SUPPLIED ENTRIES =>
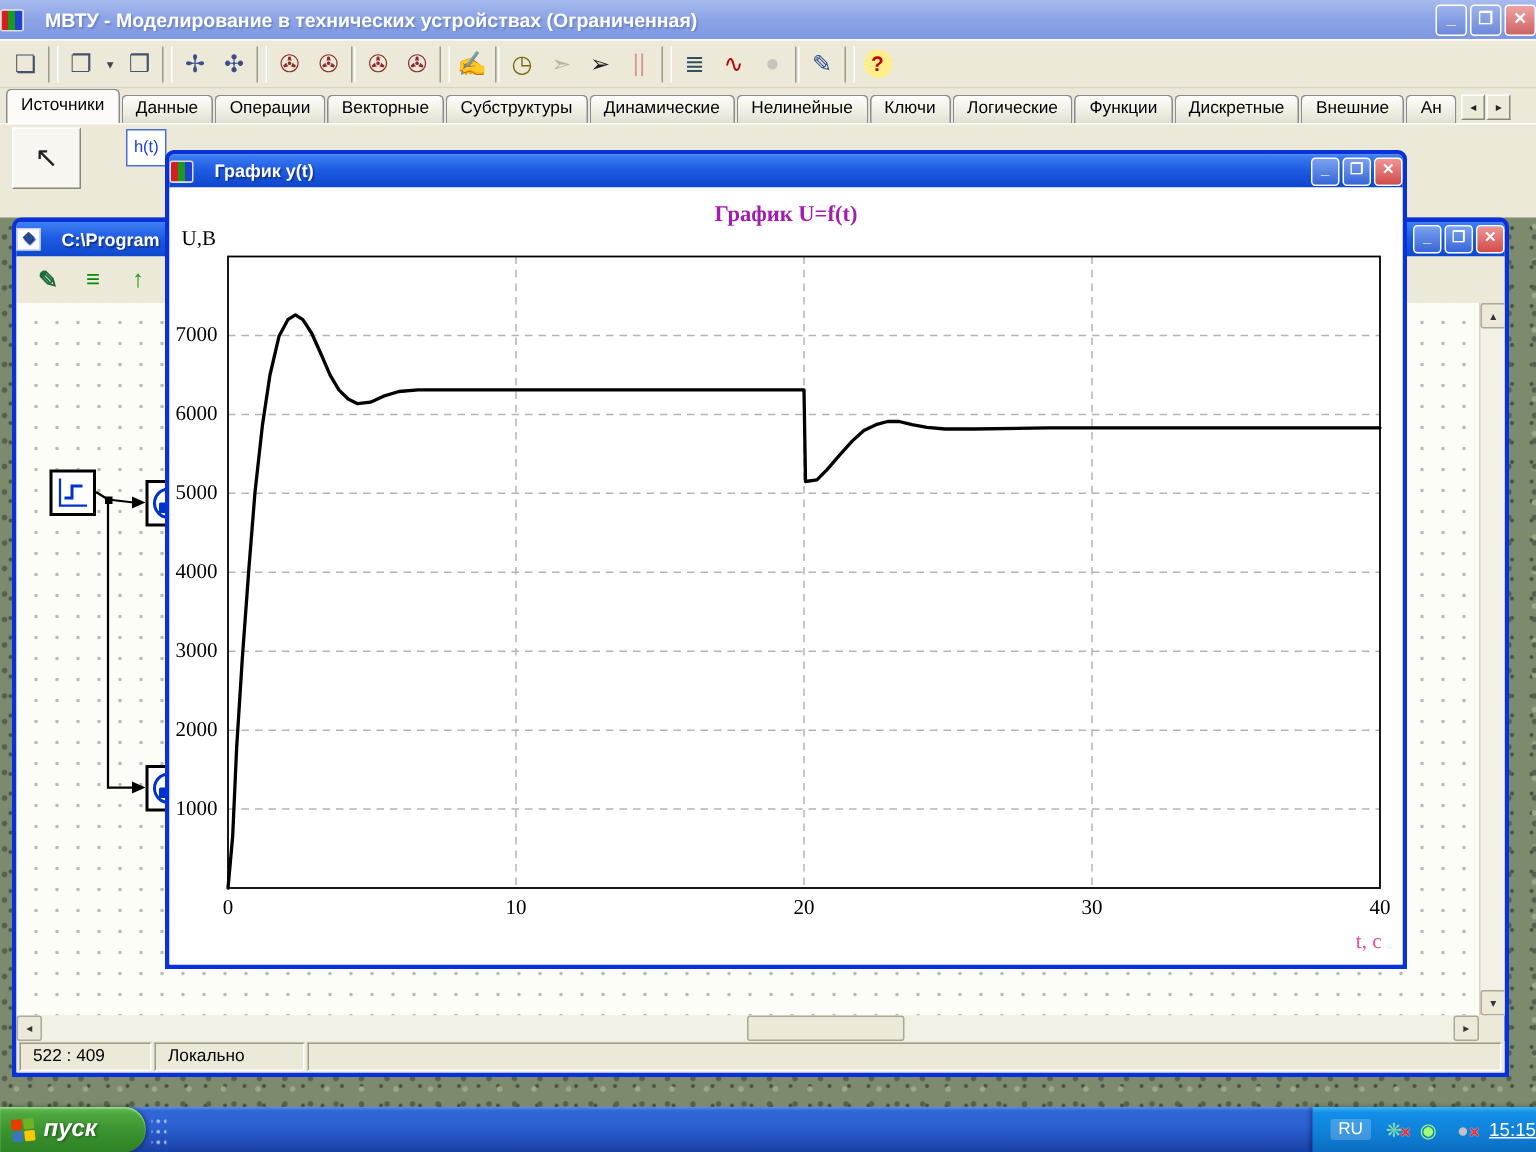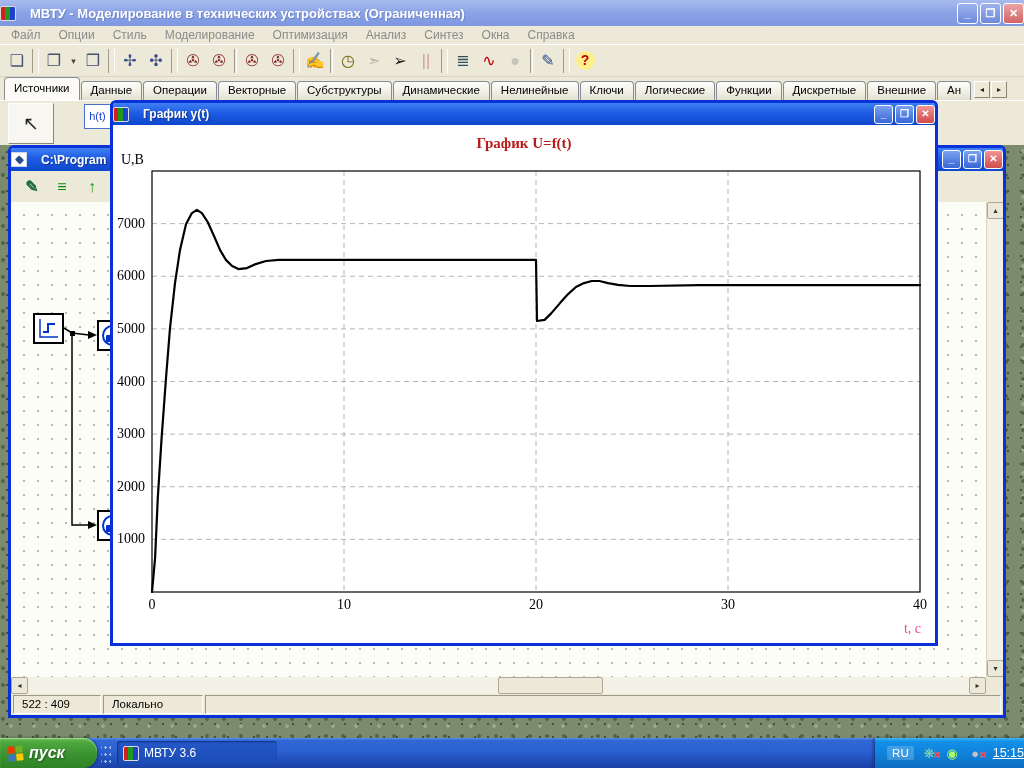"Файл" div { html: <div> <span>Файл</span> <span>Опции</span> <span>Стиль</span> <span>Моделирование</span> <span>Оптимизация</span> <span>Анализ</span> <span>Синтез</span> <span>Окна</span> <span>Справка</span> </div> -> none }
* * *
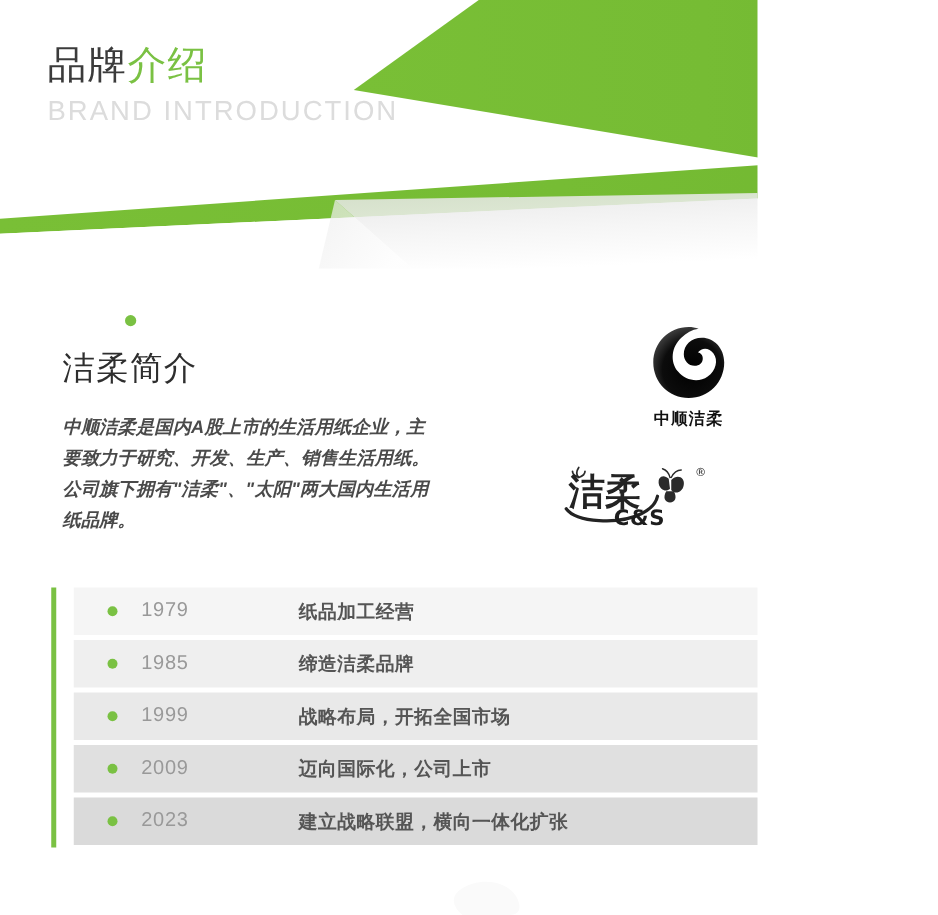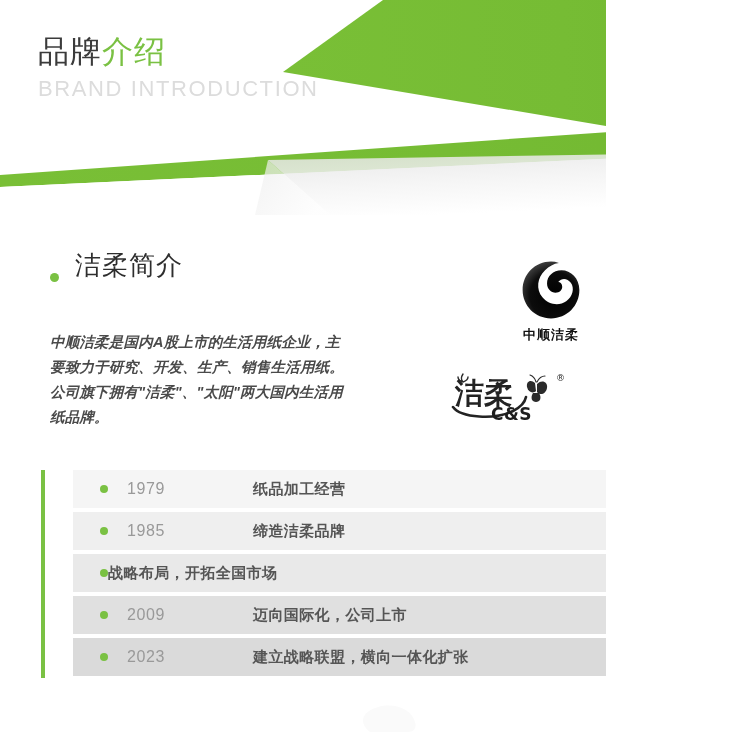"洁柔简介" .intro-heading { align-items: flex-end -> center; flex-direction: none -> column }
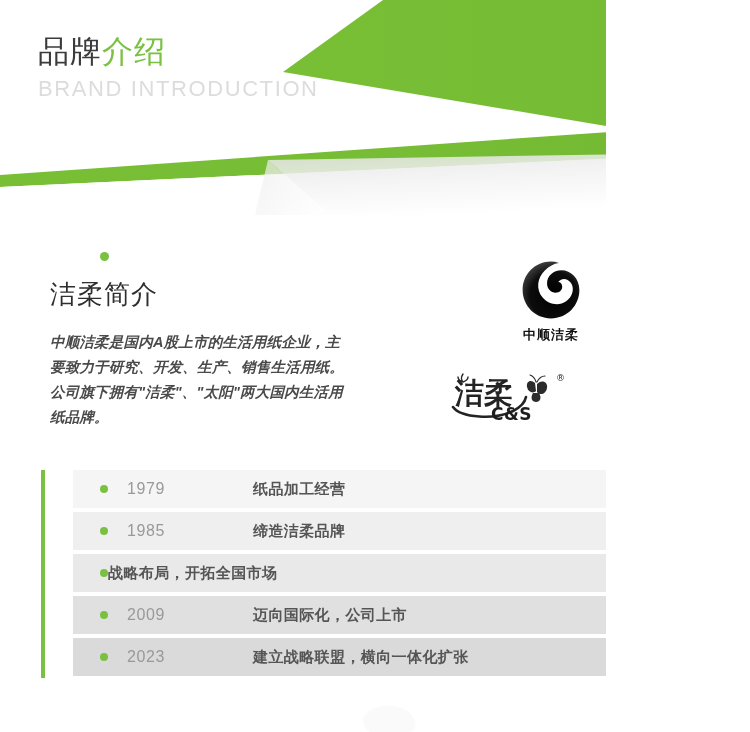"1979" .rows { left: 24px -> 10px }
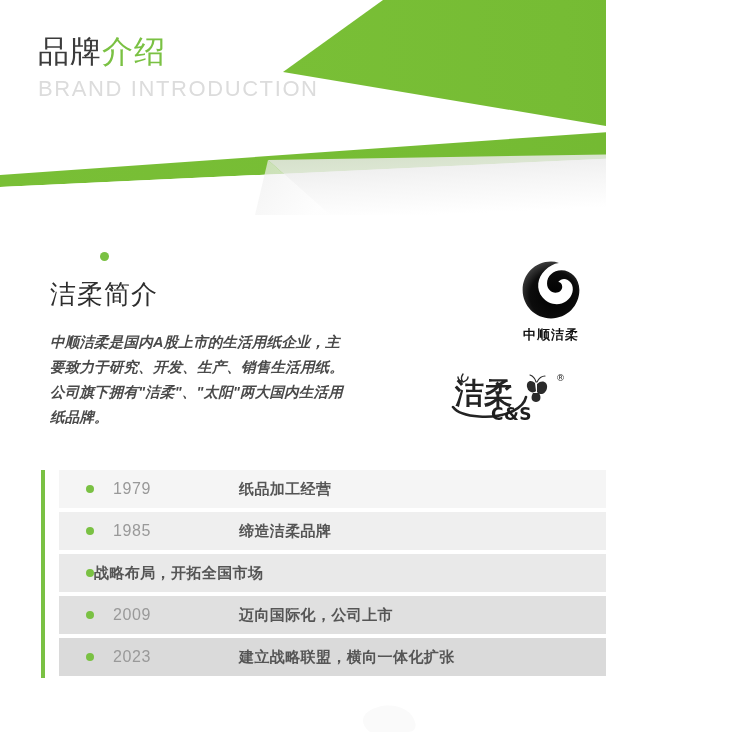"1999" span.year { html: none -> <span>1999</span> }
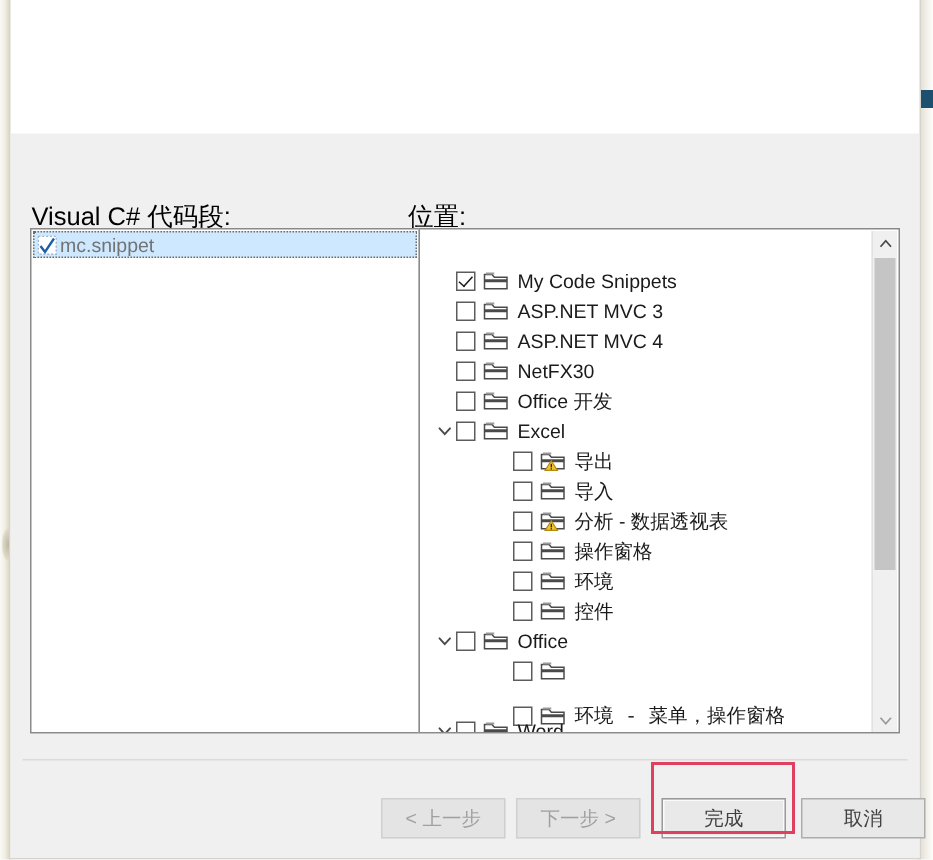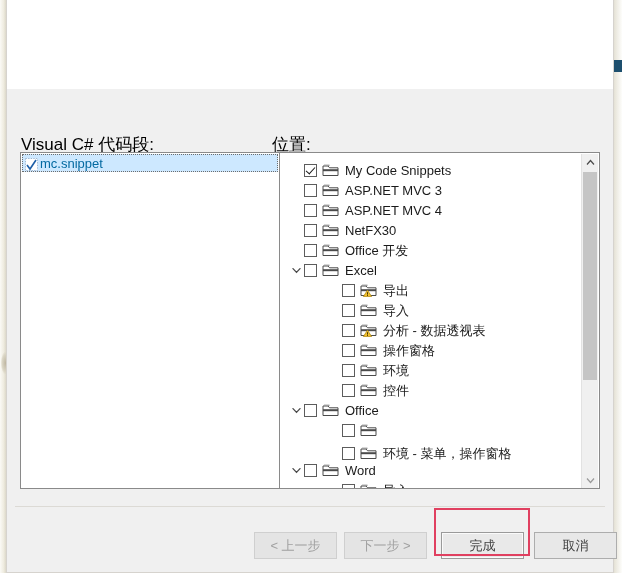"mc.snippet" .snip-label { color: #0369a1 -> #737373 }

TASK STATEMENT => Within the listing above, write out the stretch from the line with "html: none ->" through the line with "color: #0369a1 ->" exactly. Any pictures are to be left out.

RESULT OF THE EXERCISE =>
"1999" span.year { html: none -> <span>1999</span> }
"mc.snippet" .snip-label { color: #0369a1 -> #737373 }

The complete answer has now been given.